Eat Happy: Goat Cheese Stuffed Mini Peppers

 
Welcome back to our Tuesday post, where we share our experience with cooking through the best cookbook on earth: Eat Happy! If you missed the intro post you can click on over here to read that.

We are starting with the very first recipe and working our way all the way through to the end. We will not be sharing with you the actual recipes that we cook, because you should be buying the book to support the author.  However, we will be telling you about our experience with the process, as well as our opinion of the outcome.  Let’s do this.

I was really excited to do this recipe.  I love cheesy anything and love working with mini peppers.  I underestimated this simple little gem though.

As usual, I had grocery shopping misadventures when preparing for this recipe.  There were NO regular bags of mini peppers left like I usually buy.  There was ONE bag of organic, which doesn’t have as many peppers but I had to just roll with it.  It left me wondering though, what in the fuck is happening mid-March that everyone needs peppers?!

After a WalMart, a Target, and a local grocery store, I still couldn’t find the specific goat cheese the recipe requires.  I had to stop in the grocery store to look up what’s so special about that cheese.  I discovered that it’s made creamy like a spread, instead of crumbled like the one I could find.  I decided to just roll with it.

The cheese was a little difficult to get into the peppers and had just as much all over my countertop, but it was fine.  They smelled absolutely DIVINE while they were cooking!

I didn’t realize until I pulled them out of the oven that I forgot fresh herbs, so I foraged around in my spice cabinet and emerged with my finest dried parsley.

Absolutely could not stop eating these and had to force myself to save 3 for Stuart to try.  100% will be making these again…soon.

Mimosa Me

Anyone who knows me knows I love a good mimosa.  What they may not realize is that I do not follow a simple bubbly + OJ combination.  Au Contraire.

Probably thirteen years ago, I didn’t have enough bubbly to make a mimosa, so I dug into my post-party freezer and pulled out some whipped cream flavored vodka.  I used it to substitute some of the bubbly.  I topped it off with OJ, and well, it was fucking magic.  On that Sunday hungover morning, I drank a fizzy creamsicle beverage like it was heaven’s clouds.

I never looked back and when I started visiting Stuart, we started our courtship with a proper hipster restaurant (Bolsa) brunch.  Then we we were going make mimosas at home the next time I came and so I told him my recipe.  He immediately loved it and we have had it every non-Bolsa weekend morning since.

**COMPLETE THE FOLLOWING:**
(a) In the goat cheese pepper post, what did the writer use in place of the forgotten fresh herbs?
(b) List every store the goat cheese pepper post names as a place the writer searched for the goat cheese.

**RECORDS:**
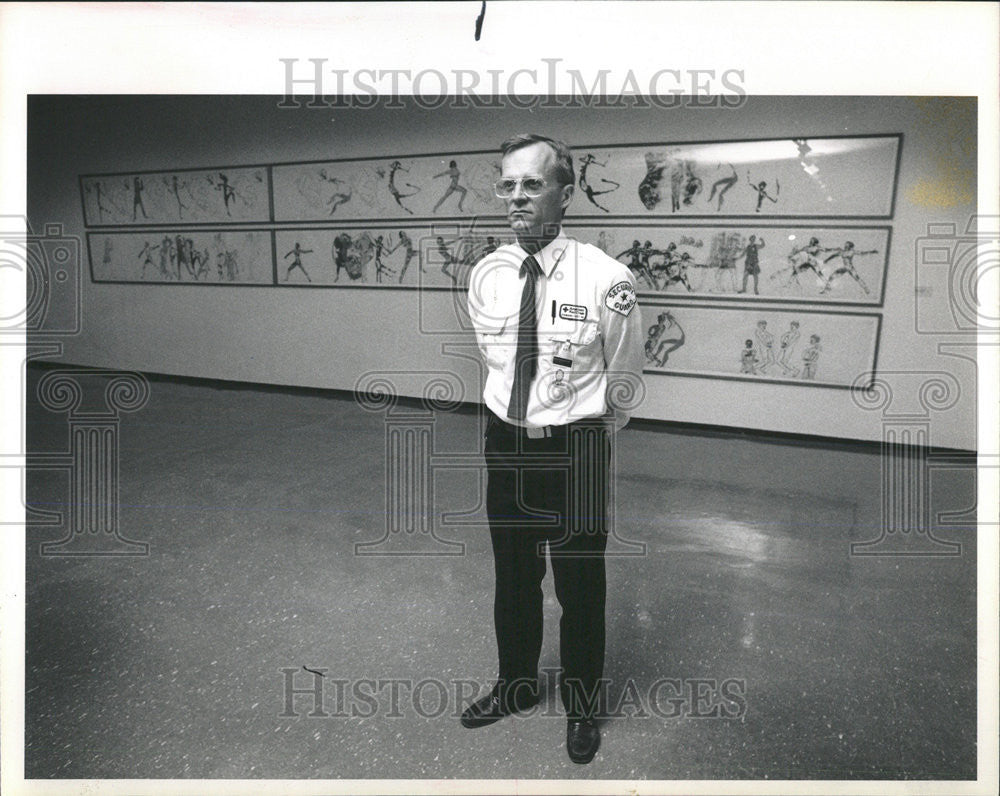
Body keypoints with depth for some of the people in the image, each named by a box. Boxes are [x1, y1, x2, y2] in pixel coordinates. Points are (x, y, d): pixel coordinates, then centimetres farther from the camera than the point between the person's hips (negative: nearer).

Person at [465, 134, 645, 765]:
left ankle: (582, 706, 40)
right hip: (505, 439, 4)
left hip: (577, 446, -4)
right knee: (512, 576, 21)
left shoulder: (607, 280, -18)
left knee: (580, 587, 13)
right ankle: (517, 686, 47)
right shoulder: (485, 275, -4)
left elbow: (624, 379, -2)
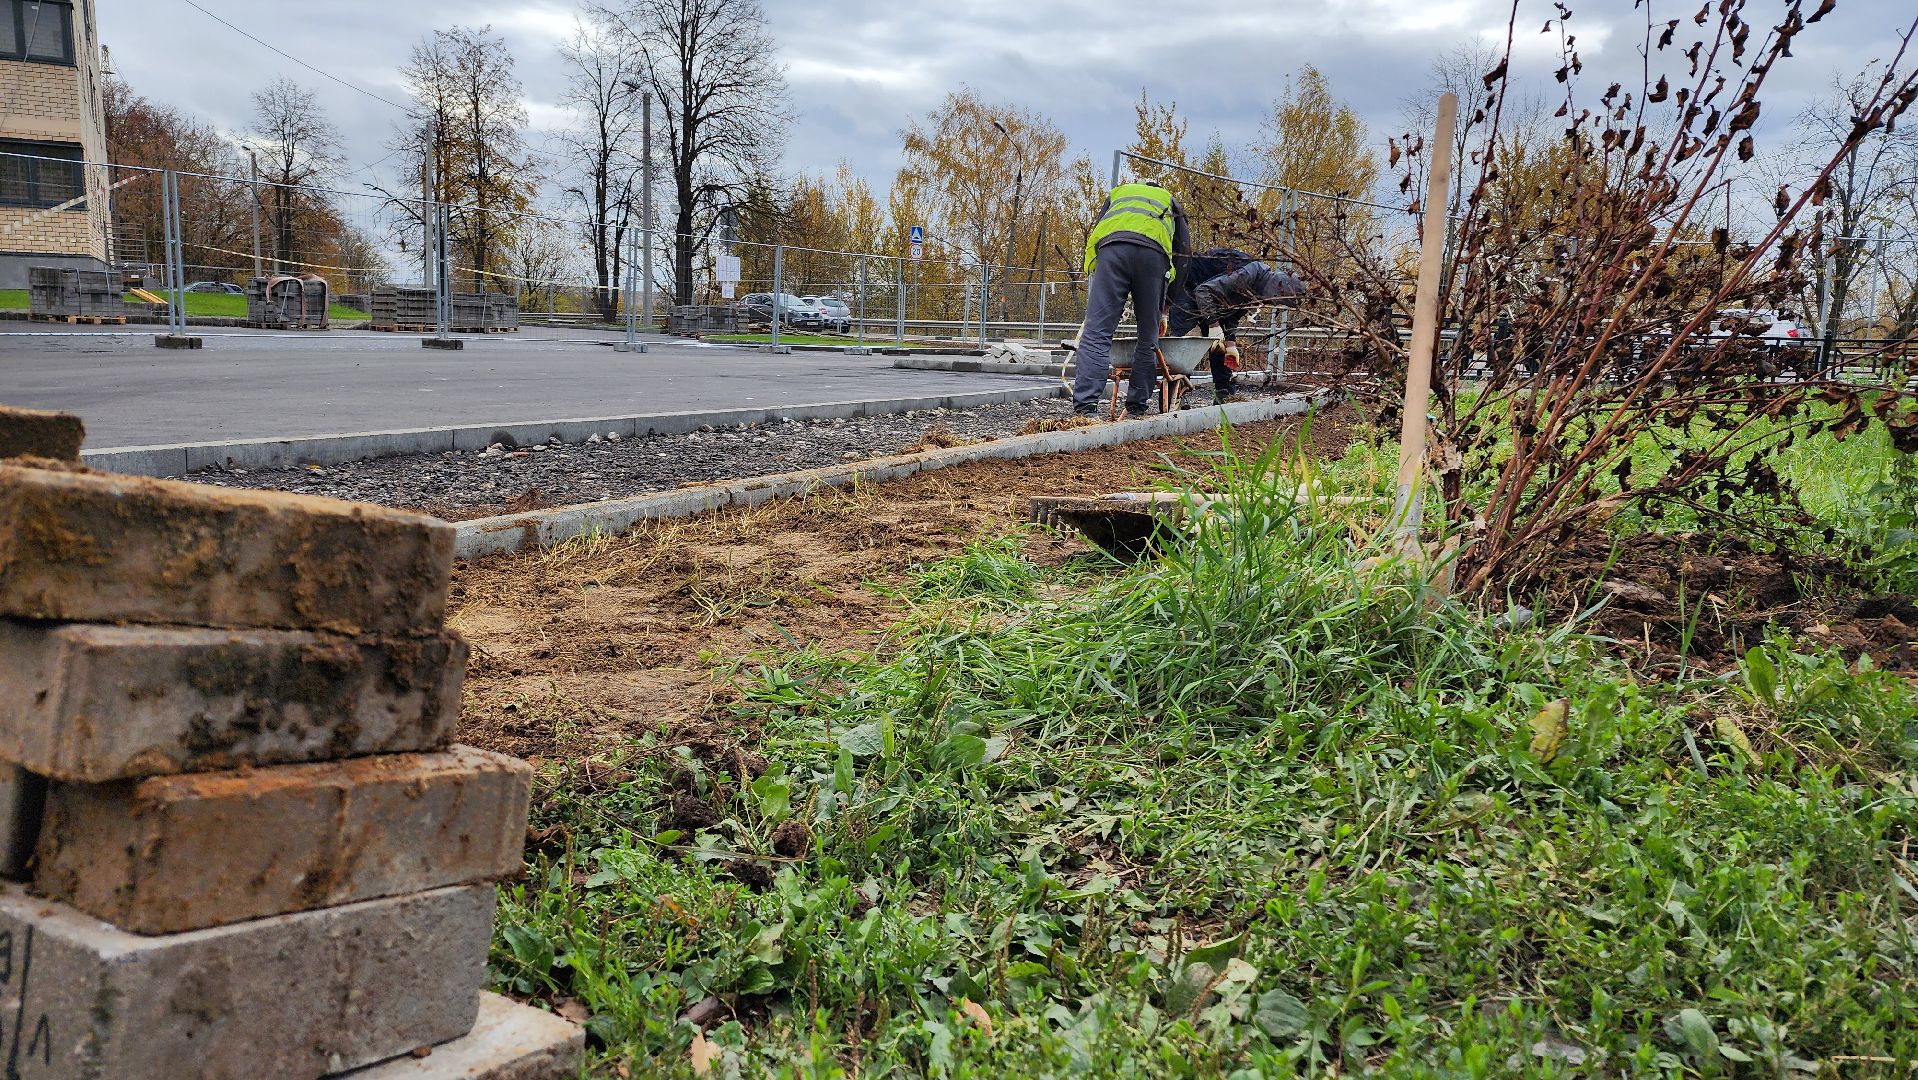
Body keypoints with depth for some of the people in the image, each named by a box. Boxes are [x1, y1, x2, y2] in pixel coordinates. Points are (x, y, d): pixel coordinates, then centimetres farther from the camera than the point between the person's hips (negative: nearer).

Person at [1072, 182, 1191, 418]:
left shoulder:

**OUTPUTS BY TASK:**
(a) Dried parsley from the spice cabinet.

(b) WalMart, Target, and a local grocery store.